Record excerpts:
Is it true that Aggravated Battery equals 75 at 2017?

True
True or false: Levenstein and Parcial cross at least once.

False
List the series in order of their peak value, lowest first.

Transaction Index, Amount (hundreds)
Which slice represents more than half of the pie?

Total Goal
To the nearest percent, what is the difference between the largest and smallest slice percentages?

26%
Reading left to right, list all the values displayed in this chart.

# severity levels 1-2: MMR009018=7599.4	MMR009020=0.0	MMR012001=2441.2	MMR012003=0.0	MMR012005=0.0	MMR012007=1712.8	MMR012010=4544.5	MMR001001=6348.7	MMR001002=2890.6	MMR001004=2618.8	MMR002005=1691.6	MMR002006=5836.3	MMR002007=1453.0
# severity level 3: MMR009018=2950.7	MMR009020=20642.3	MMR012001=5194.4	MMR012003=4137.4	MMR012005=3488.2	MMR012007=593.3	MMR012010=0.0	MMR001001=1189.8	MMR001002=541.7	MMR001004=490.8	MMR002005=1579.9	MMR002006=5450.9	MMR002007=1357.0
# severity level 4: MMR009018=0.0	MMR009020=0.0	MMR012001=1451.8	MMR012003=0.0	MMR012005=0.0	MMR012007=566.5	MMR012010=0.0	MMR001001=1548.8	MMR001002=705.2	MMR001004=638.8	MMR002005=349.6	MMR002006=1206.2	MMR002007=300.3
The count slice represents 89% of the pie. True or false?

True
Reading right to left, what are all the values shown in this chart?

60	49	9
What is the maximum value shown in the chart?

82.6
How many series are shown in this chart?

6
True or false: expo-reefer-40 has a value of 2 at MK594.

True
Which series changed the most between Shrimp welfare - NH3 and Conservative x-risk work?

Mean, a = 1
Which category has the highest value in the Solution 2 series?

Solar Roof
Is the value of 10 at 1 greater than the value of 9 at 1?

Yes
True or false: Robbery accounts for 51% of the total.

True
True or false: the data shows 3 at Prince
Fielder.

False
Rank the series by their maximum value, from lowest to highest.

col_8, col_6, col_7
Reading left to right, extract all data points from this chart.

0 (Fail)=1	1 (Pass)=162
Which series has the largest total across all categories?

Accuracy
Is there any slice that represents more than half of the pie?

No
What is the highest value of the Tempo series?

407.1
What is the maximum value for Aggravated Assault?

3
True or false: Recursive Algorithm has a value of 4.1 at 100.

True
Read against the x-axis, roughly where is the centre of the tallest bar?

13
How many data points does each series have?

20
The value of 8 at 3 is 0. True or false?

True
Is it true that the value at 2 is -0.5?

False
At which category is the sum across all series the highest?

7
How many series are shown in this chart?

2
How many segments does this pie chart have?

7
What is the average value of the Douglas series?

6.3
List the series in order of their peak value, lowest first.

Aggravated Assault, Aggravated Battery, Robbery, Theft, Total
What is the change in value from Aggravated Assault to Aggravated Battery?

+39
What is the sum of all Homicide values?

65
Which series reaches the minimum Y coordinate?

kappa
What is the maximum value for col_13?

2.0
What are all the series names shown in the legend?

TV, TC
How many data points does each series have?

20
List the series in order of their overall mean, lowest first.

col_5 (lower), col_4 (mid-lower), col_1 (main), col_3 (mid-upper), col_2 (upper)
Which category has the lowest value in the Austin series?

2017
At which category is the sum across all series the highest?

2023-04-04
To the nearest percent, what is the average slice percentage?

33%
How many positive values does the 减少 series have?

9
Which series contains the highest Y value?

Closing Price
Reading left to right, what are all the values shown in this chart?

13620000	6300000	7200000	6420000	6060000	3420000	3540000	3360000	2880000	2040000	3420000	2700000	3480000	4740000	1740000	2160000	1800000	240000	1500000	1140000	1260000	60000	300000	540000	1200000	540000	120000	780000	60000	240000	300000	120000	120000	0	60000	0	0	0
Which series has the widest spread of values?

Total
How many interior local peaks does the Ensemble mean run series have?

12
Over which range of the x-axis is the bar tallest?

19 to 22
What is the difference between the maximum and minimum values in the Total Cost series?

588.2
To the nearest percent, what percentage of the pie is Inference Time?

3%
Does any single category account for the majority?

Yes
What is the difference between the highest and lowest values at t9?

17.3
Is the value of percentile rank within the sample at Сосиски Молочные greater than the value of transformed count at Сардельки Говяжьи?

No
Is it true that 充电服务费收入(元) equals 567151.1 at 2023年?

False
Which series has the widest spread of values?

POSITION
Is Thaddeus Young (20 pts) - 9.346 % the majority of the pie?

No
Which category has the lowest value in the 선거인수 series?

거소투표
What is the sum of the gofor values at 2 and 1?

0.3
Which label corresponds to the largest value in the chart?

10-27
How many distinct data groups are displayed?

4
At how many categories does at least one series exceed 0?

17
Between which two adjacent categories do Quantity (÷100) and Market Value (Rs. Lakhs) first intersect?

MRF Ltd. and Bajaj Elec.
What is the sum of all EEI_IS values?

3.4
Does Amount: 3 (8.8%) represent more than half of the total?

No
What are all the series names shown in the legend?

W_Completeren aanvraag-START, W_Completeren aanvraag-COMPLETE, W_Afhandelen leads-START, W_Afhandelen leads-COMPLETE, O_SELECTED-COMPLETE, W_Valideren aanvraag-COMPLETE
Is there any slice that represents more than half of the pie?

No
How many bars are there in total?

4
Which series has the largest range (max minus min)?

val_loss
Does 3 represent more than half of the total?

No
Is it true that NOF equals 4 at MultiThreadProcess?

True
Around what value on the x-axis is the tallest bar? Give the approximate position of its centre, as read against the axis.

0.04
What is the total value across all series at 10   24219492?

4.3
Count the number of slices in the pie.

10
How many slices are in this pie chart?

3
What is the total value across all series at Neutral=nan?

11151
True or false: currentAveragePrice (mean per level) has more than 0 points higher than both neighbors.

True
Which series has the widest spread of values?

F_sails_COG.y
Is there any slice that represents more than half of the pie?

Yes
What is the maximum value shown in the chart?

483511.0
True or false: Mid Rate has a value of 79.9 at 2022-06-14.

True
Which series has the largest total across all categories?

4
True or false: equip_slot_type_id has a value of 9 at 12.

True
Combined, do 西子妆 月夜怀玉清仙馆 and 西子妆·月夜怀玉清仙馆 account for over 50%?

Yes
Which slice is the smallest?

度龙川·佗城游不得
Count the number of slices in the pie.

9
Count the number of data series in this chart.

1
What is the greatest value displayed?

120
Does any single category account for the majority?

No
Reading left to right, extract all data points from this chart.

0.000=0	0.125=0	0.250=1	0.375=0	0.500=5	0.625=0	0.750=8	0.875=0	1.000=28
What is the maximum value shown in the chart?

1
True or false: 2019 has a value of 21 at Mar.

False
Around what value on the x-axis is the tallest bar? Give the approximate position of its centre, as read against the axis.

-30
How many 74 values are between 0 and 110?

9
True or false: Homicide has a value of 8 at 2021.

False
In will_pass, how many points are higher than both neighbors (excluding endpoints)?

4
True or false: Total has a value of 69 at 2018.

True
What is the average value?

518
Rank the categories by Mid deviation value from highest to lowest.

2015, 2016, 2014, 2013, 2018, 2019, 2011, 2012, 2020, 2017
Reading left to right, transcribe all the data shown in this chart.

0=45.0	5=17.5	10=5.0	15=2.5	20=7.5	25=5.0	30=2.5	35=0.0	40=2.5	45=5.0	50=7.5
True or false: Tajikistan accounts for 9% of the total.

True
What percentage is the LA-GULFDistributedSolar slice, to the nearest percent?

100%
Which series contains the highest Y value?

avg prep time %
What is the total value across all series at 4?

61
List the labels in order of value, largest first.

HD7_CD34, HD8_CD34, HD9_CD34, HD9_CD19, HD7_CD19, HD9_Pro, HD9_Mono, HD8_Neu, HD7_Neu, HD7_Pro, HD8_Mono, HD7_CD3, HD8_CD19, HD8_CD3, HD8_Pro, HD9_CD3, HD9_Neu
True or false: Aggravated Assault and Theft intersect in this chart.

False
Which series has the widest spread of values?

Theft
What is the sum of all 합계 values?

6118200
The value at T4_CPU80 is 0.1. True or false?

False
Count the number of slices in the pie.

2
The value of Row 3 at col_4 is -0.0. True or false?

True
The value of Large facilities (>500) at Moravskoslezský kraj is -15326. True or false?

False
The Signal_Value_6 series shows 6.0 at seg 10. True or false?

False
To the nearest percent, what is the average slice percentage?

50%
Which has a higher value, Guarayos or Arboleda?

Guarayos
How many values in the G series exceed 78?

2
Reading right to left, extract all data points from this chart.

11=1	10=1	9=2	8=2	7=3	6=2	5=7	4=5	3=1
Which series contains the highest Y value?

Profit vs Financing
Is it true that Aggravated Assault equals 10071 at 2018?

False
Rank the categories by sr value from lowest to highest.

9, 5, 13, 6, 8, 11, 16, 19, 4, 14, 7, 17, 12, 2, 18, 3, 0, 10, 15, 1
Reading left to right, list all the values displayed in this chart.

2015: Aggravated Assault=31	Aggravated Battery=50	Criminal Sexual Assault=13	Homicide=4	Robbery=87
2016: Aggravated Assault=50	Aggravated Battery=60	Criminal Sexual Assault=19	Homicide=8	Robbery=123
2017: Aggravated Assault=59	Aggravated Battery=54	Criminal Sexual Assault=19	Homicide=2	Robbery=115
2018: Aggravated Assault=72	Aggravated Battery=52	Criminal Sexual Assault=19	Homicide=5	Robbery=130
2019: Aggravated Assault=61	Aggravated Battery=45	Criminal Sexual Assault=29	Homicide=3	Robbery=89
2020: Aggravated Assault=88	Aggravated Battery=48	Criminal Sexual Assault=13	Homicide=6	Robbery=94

Instruction:
Starting at the line that contains "2015, 2016, 2014, 2013, 2018, 2019, 2011, 2012, 2020, 2017" and ending at the line that contains "List the labels", with both included, convert those lines of the listing above into a numbered list and omit the blank lines.

Reply to the task:
1. 2015, 2016, 2014, 2013, 2018, 2019, 2011, 2012, 2020, 2017
2. Reading left to right, transcribe all the data shown in this chart.
3. 0=45.0	5=17.5	10=5.0	15=2.5	20=7.5	25=5.0	30=2.5	35=0.0	40=2.5	45=5.0	50=7.5
4. True or false: Tajikistan accounts for 9% of the total.
5. True
6. What percentage is the LA-GULFDistributedSolar slice, to the nearest percent?
7. 100%
8. Which series contains the highest Y value?
9. avg prep time %
10. What is the total value across all series at 4?
11. 61
12. List the labels in order of value, largest first.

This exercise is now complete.